131. In light of all of the above, the Panel concludes that the fine inflicted on Benfica by the Appealed Decision is manifestly disproportionate. It deems appropriate to reduce it from CHF 40,000 to CHF 20,000. As usual with pecuniary sanctions imposed by FIFA, this fine will have to be paid to FIFA within 30 (thirty) days after receipt of this arbitral award.
132. Finally, the Panel confirms the warning imposed on Benfica as to its future conduct under Article 6 FDC. The Panel considers, in particular, the aim pursued by Article 18bis RSTP and the fact that, with the case at hand, the Appellant totals five violations of Article 18bis RSTP
E. Further or different motions
133. All further or different motions or requests of the Parties are dismissed.
ON THESE GROUNDS
The Court of Arbitration for Sport rules that:
1. The appeal filed on 24 June 2021 by Sport Lisboa e Benfica SAD against the decision rendered by the FIFA Appeal Committee on 8 April 2021 is partially upheld.

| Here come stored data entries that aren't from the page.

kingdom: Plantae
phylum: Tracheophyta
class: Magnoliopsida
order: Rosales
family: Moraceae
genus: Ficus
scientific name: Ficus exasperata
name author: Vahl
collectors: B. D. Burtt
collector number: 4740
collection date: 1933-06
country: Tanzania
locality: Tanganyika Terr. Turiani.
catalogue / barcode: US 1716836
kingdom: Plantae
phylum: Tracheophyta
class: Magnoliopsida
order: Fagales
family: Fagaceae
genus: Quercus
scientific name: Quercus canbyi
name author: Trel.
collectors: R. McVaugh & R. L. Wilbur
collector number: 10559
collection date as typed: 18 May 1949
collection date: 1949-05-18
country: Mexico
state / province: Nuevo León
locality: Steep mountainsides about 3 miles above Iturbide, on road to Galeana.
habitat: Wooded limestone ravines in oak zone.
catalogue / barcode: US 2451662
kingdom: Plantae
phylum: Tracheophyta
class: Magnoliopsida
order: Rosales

2. The decision of the FIFA Appeal Committee of 8 April 2021 is partially set aside and the decision of the FIFA Disciplinary Committee of 24 September 2020 is amended as follows:
2. The FIFA Disciplinary Committee orders the club SL Benfica to pay a fine to the amount of CHF 20,000.
3. The remainder of the decision of the FIFA Disciplinary Committee is confirmed.
4. (…).
5. (…).
6. All further or different motions or prayers for relief are dismissed.